April 14, 2020
5G is no longer just a promise—it’s very real, even though implementation is in its infancy. There are two examples from 2019 that demonstrate that 5G implementations are materializing. One is that Verizon launched 5G service in all its NFL football stadiums. The other example is that in South Korea, 5G subscribers reached more than 2 million by August of that year - just four months after local carriers commercially launched the technology. In this post, we explore what’s advancing 5G in these areas such as small cell densification, spectrum gathering, spectrum sharing and massive MIMO. Although it will take time to become ubiquitous, 5G is expected to be the fastest-growing mobile technology ever. According to the Global Mobile Supplier Association (GSA), 5G is expanding at a much faster pace than 4G LTE—approximately two years faster. GSA recently published data stating that more than 50 operators launched 5G mobile networks and at least 60 different 5G mobile devices are available across the world.

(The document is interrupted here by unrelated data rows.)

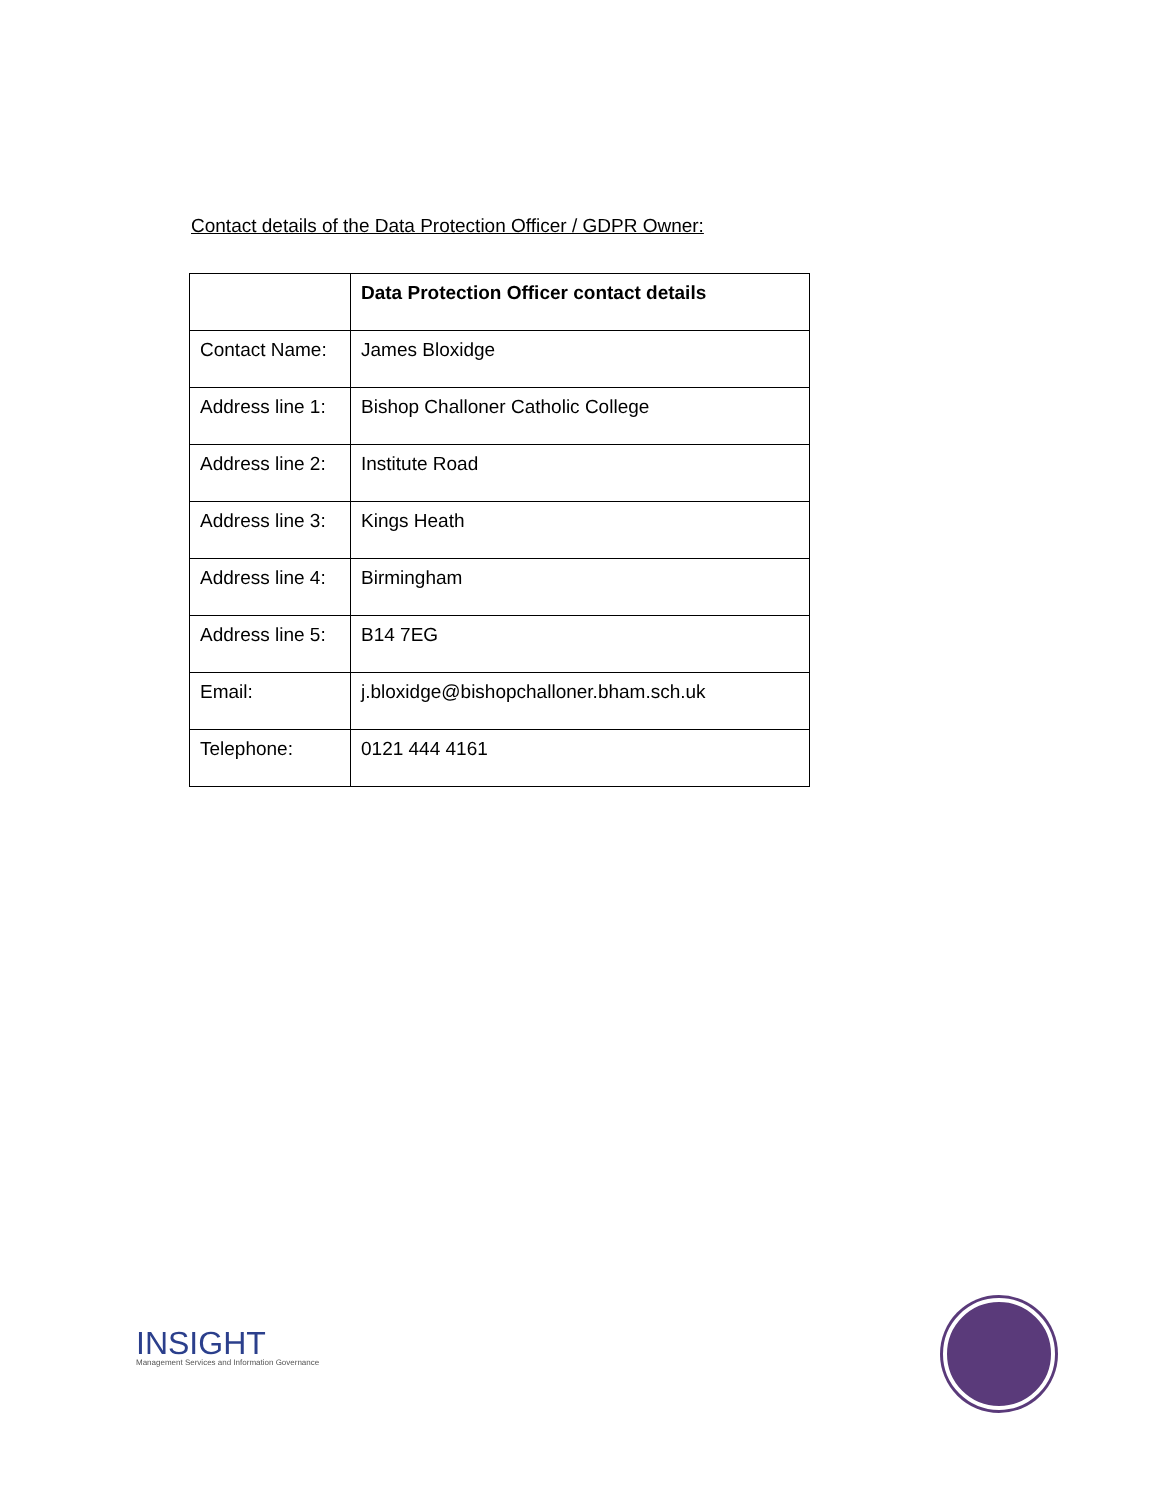Contact details of the Data Protection Officer / GDPR Owner:
| | Data Protection Officer contact details |
| Contact Name: | James Bloxidge |
| Address line 1: | Bishop Challoner Catholic College |
| Address line 2: | Institute Road |
| Address line 3: | Kings Heath |
| Address line 4: | Birmingham |
| Address line 5: | B14 7EG |
| Email: | j.bloxidge@bishopchalloner.bham.sch.uk |
| Telephone: | 0121 444 4161 |
INSIGHT
Management Services and Information Governance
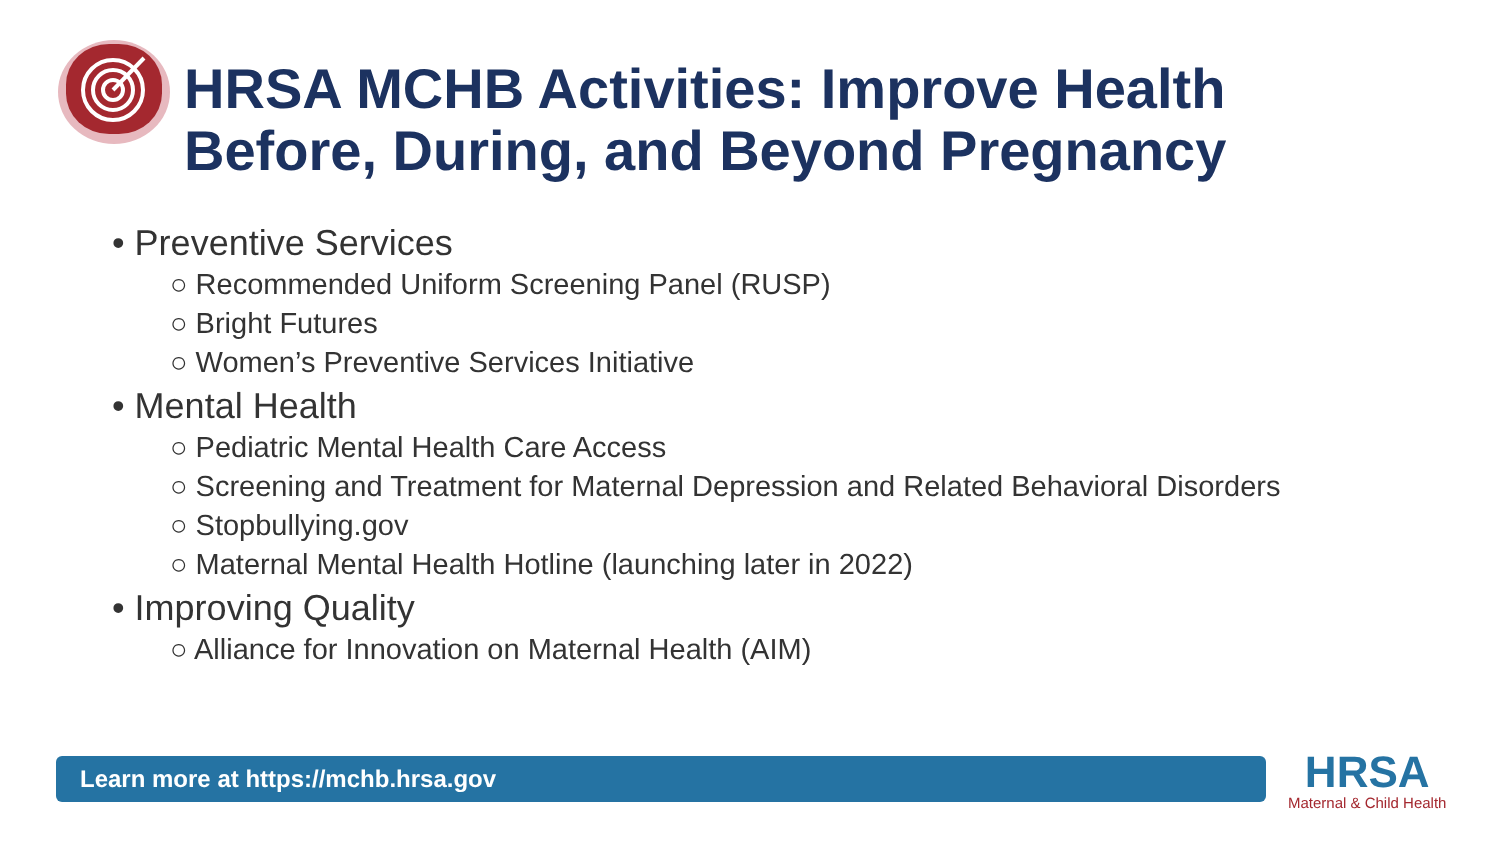HRSA MCHB Activities: Improve Health
Before, During, and Beyond Pregnancy
• Preventive Services
○ Recommended Uniform Screening Panel (RUSP)
○ Bright Futures
○ Women’s Preventive Services Initiative
• Mental Health
○ Pediatric Mental Health Care Access
○ Screening and Treatment for Maternal Depression and Related Behavioral Disorders
○ Stopbullying.gov
○ Maternal Mental Health Hotline (launching later in 2022)
• Improving Quality
○ Alliance for Innovation on Maternal Health (AIM)
Learn more at https://mchb.hrsa.gov
HRSA
Maternal & Child Health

Ultimately, 5G will have a life-changing impact and transform many industries. However, for 2020, operators are focusing on supporting the first two major 5G use cases: faster mobile connectivity and fixed wireless access (FWA), which brings high-speed wireless connectivity.
The rapid pace of 5G development is highlighted in the 2nd edition of Qorvo’s 5G RF For Dummies book. This NEWLY UPDATED book describes key trends and technology enablers that are bringing 5G visions to life.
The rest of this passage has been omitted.